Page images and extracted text
※

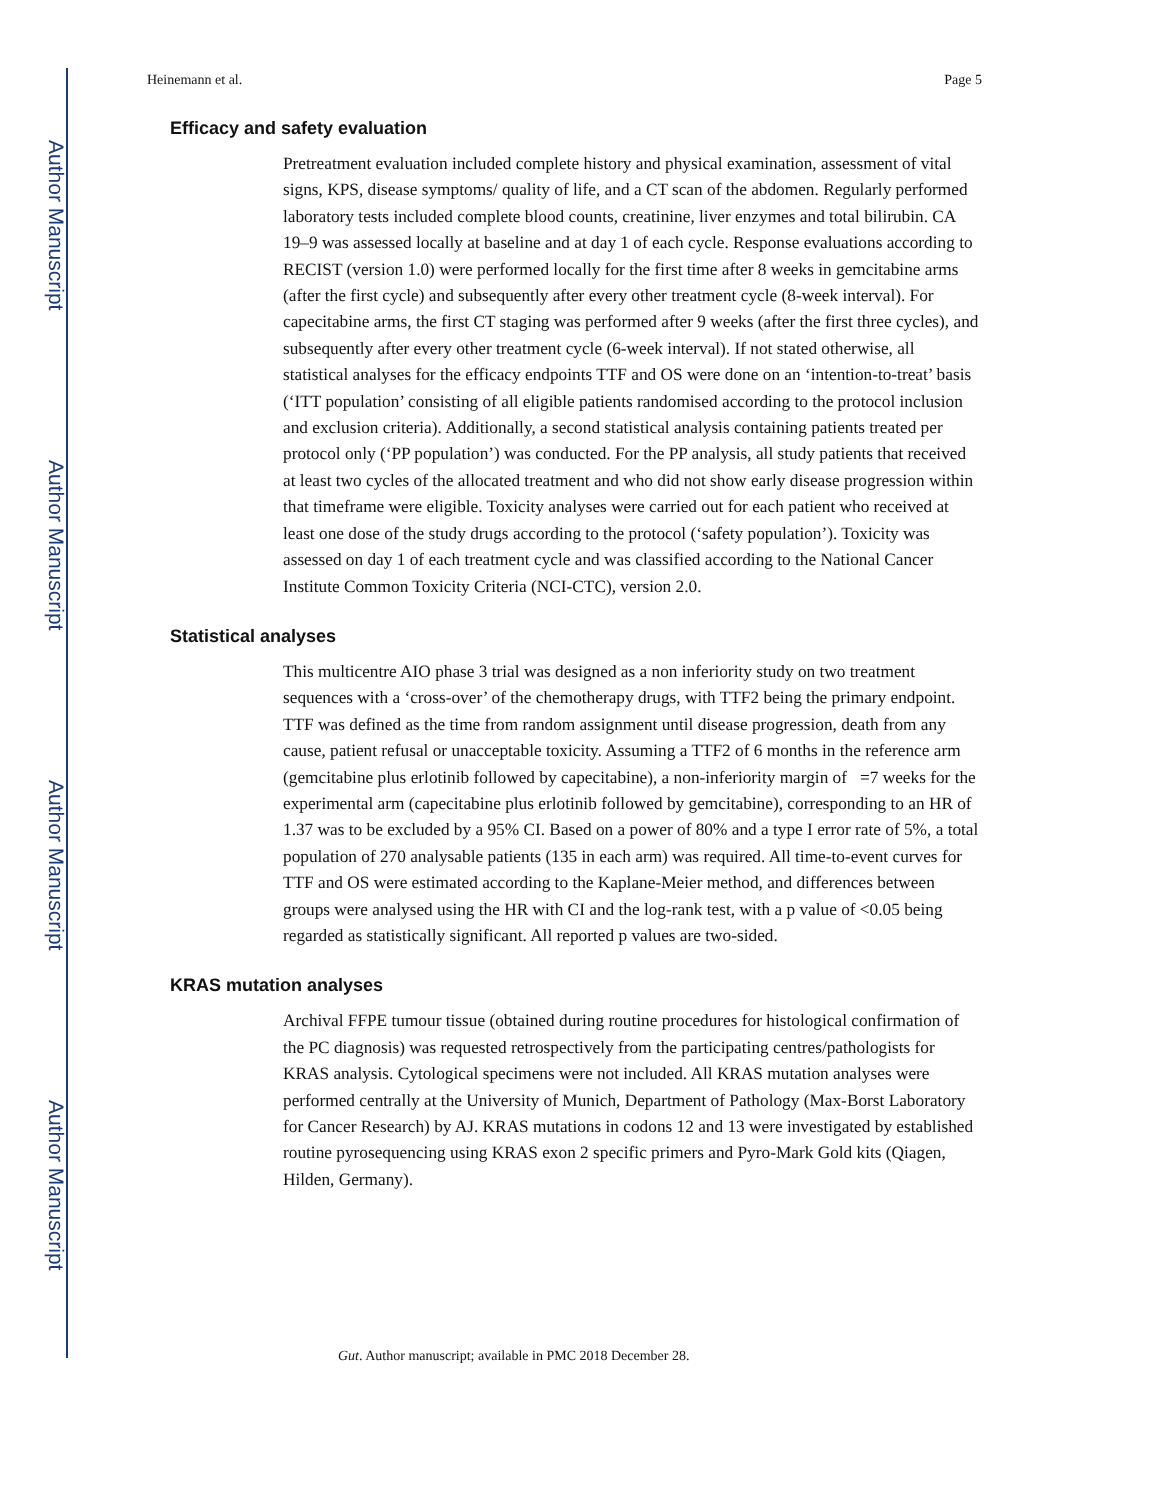Author Manuscript
Author Manuscript
Author Manuscript
Author Manuscript
Heinemann et al. Page 5
Efficacy and safety evaluation
Pretreatment evaluation included complete history and physical examination, assessment of vital signs, KPS, disease symptoms/ quality of life, and a CT scan of the abdomen. Regularly performed laboratory tests included complete blood counts, creatinine, liver enzymes and total bilirubin. CA 19–9 was assessed locally at baseline and at day 1 of each cycle. Response evaluations according to RECIST (version 1.0) were performed locally for the first time after 8 weeks in gemcitabine arms (after the first cycle) and subsequently after every other treatment cycle (8-week interval). For capecitabine arms, the first CT staging was performed after 9 weeks (after the first three cycles), and subsequently after every other treatment cycle (6-week interval). If not stated otherwise, all statistical analyses for the efficacy endpoints TTF and OS were done on an ‘intention-to-treat’ basis (‘ITT population’ consisting of all eligible patients randomised according to the protocol inclusion and exclusion criteria). Additionally, a second statistical analysis containing patients treated per protocol only (‘PP population’) was conducted. For the PP analysis, all study patients that received at least two cycles of the allocated treatment and who did not show early disease progression within that timeframe were eligible. Toxicity analyses were carried out for each patient who received at least one dose of the study drugs according to the protocol (‘safety population’). Toxicity was assessed on day 1 of each treatment cycle and was classified according to the National Cancer Institute Common Toxicity Criteria (NCI-CTC), version 2.0.
Statistical analyses
This multicentre AIO phase 3 trial was designed as a non inferiority study on two treatment sequences with a ‘cross-over’ of the chemotherapy drugs, with TTF2 being the primary endpoint. TTF was defined as the time from random assignment until disease progression, death from any cause, patient refusal or unacceptable toxicity. Assuming a TTF2 of 6 months in the reference arm (gemcitabine plus erlotinib followed by capecitabine), a non-inferiority margin of =7 weeks for the experimental arm (capecitabine plus erlotinib followed by gemcitabine), corresponding to an HR of 1.37 was to be excluded by a 95% CI. Based on a power of 80% and a type I error rate of 5%, a total population of 270 analysable patients (135 in each arm) was required. All time-to-event curves for TTF and OS were estimated according to the Kaplane-Meier method, and differences between groups were analysed using the HR with CI and the log-rank test, with a p value of <0.05 being regarded as statistically significant. All reported p values are two-sided.
KRAS mutation analyses
Archival FFPE tumour tissue (obtained during routine procedures for histological confirmation of the PC diagnosis) was requested retrospectively from the participating centres/pathologists for KRAS analysis. Cytological specimens were not included. All KRAS mutation analyses were performed centrally at the University of Munich, Department of Pathology (Max-Borst Laboratory for Cancer Research) by AJ. KRAS mutations in codons 12 and 13 were investigated by established routine pyrosequencing using KRAS exon 2 specific primers and Pyro-Mark Gold kits (Qiagen, Hilden, Germany).
Gut. Author manuscript; available in PMC 2018 December 28.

※

Your task
Leave the images out and print each entry exactly.

Result of the task
Author Manuscript
Author Manuscript
Author Manuscript
Author Manuscript
Heinemann et al. Page 5
Efficacy and safety evaluation
Pretreatment evaluation included complete history and physical examination, assessment of vital signs, KPS, disease symptoms/ quality of life, and a CT scan of the abdomen. Regularly performed laboratory tests included complete blood counts, creatinine, liver enzymes and total bilirubin. CA 19–9 was assessed locally at baseline and at day 1 of each cycle. Response evaluations according to RECIST (version 1.0) were performed locally for the first time after 8 weeks in gemcitabine arms (after the first cycle) and subsequently after every other treatment cycle (8-week interval). For capecitabine arms, the first CT staging was performed after 9 weeks (after the first three cycles), and subsequently after every other treatment cycle (6-week interval). If not stated otherwise, all statistical analyses for the efficacy endpoints TTF and OS were done on an ‘intention-to-treat’ basis (‘ITT population’ consisting of all eligible patients randomised according to the protocol inclusion and exclusion criteria). Additionally, a second statistical analysis containing patients treated per protocol only (‘PP population’) was conducted. For the PP analysis, all study patients that received at least two cycles of the allocated treatment and who did not show early disease progression within that timeframe were eligible. Toxicity analyses were carried out for each patient who received at least one dose of the study drugs according to the protocol (‘safety population’). Toxicity was assessed on day 1 of each treatment cycle and was classified according to the National Cancer Institute Common Toxicity Criteria (NCI-CTC), version 2.0.
Statistical analyses
This multicentre AIO phase 3 trial was designed as a non inferiority study on two treatment sequences with a ‘cross-over’ of the chemotherapy drugs, with TTF2 being the primary endpoint. TTF was defined as the time from random assignment until disease progression, death from any cause, patient refusal or unacceptable toxicity. Assuming a TTF2 of 6 months in the reference arm (gemcitabine plus erlotinib followed by capecitabine), a non-inferiority margin of =7 weeks for the experimental arm (capecitabine plus erlotinib followed by gemcitabine), corresponding to an HR of 1.37 was to be excluded by a 95% CI. Based on a power of 80% and a type I error rate of 5%, a total population of 270 analysable patients (135 in each arm) was required. All time-to-event curves for TTF and OS were estimated according to the Kaplane-Meier method, and differences between groups were analysed using the HR with CI and the log-rank test, with a p value of <0.05 being regarded as statistically significant. All reported p values are two-sided.
KRAS mutation analyses
Archival FFPE tumour tissue (obtained during routine procedures for histological confirmation of the PC diagnosis) was requested retrospectively from the participating centres/pathologists for KRAS analysis. Cytological specimens were not included. All KRAS mutation analyses were performed centrally at the University of Munich, Department of Pathology (Max-Borst Laboratory for Cancer Research) by AJ. KRAS mutations in codons 12 and 13 were investigated by established routine pyrosequencing using KRAS exon 2 specific primers and Pyro-Mark Gold kits (Qiagen, Hilden, Germany).
Gut. Author manuscript; available in PMC 2018 December 28.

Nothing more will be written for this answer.